Example

In Example 1, we claimed that $\lim\limits_{x\rightarrow 2}(2x+5) =9$ .

How close must

$x$ be to 2, so that

$f(x) =2x+5$ is within 0.1 of 9?

How close must

$x$ be to 2, so that

$f(x) =2x+5$ is within 0.05 of 9?

On the number line, the distance between two points with coordinates ${a}$ and $b$ is $\vert{a-b}\vert$ .

Solution (a) The function $f(x)=2x+5$ is within 0.1 of 9, if the distance between $f(x)$ and 9 is less than 0.1 unit. That is, if $\vert f(x)-9\vert\leq 0.1$ . $\begin{eqnarray*} \vert (2x+5) -9\vert &\leq &0.1 \\ \vert 2x-4\vert &\leq &0.1 \\ \vert 2( x-2) \vert &\leq &0.1 \\ \vert x-2\vert &\leq &\dfrac{0.1}{2}=0.05 \\ -0.05 &\leq &x-2\leq 0.05 \\ 1.95 &\leq &x\leq 2.05 \end{eqnarray*}$

Inequalities involving absolute values are discussed in Appendix A.1, p. A-7.

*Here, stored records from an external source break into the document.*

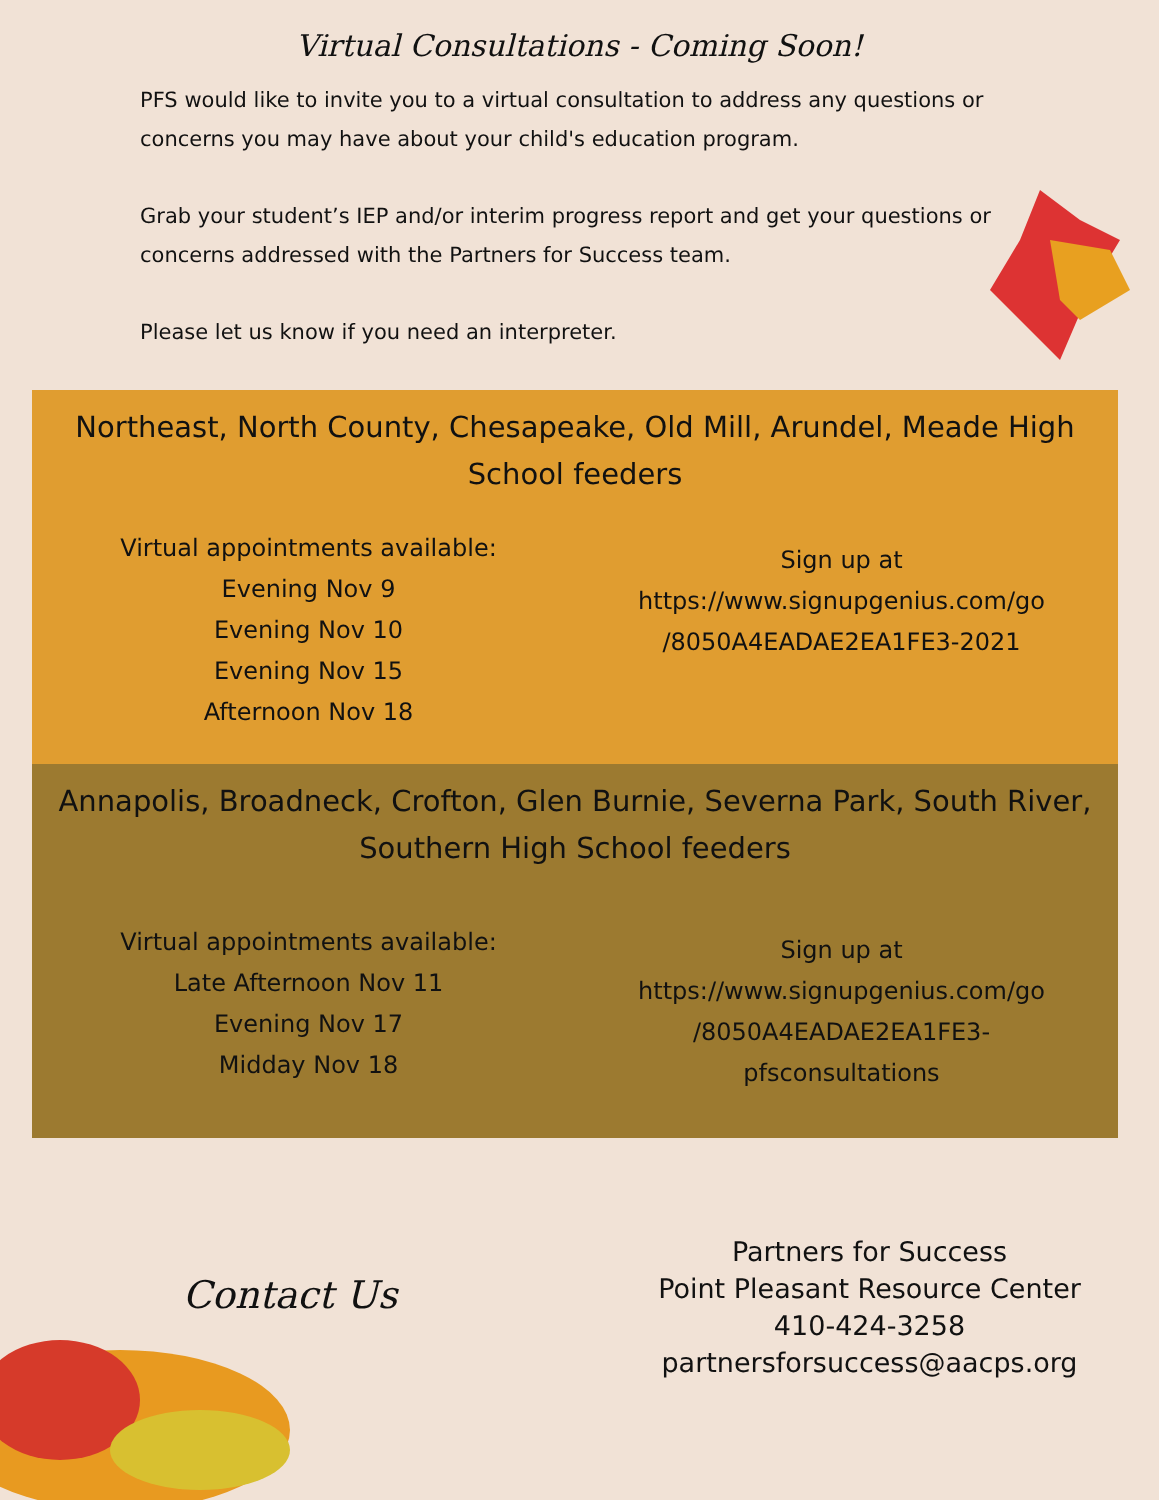Virtual Consultations - Coming Soon!
PFS would like to invite you to a virtual consultation to address any questions or concerns you may have about your child's education program.
Grab your student’s IEP and/or interim progress report and get your questions or concerns addressed with the Partners for Success team.
Please let us know if you need an interpreter.
Northeast, North County, Chesapeake, Old Mill, Arundel, Meade High School feeders
Virtual appointments available:
Evening Nov 9
Evening Nov 10
Evening Nov 15
Afternoon Nov 18
Sign up at
https://www.signupgenius.com/go
/8050A4EADAE2EA1FE3-2021
Annapolis, Broadneck, Crofton, Glen Burnie, Severna Park, South River, Southern High School feeders
Virtual appointments available:
Late Afternoon Nov 11
Evening Nov 17
Midday Nov 18
Sign up at
https://www.signupgenius.com/go
/8050A4EADAE2EA1FE3-
pfsconsultations
Contact Us
Partners for Success
Point Pleasant Resource Center
410-424-3258
partnersforsuccess@aacps.org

So, if $1.95\leq x\leq 2.05$ , then $f(x)$ will be within 0.1 of 9.

(b)The function $f(x)=2x+5$ is within 0.05 of 9 if $\vert f(x) -9\vert \leq 0.05$ . That is, $\begin{eqnarray*} \vert ( 2x+5) -9\vert &\leq &0.05 \\ \vert 2x-4\vert &\leq &0.05 \\ \vert x-2\vert &\leq &\dfrac{0.05}{2}=0.025 \end{eqnarray*}$

So, if $1.975\leq x\leq 2.025$ , then $f(x)$ will be within 0.05 of 9.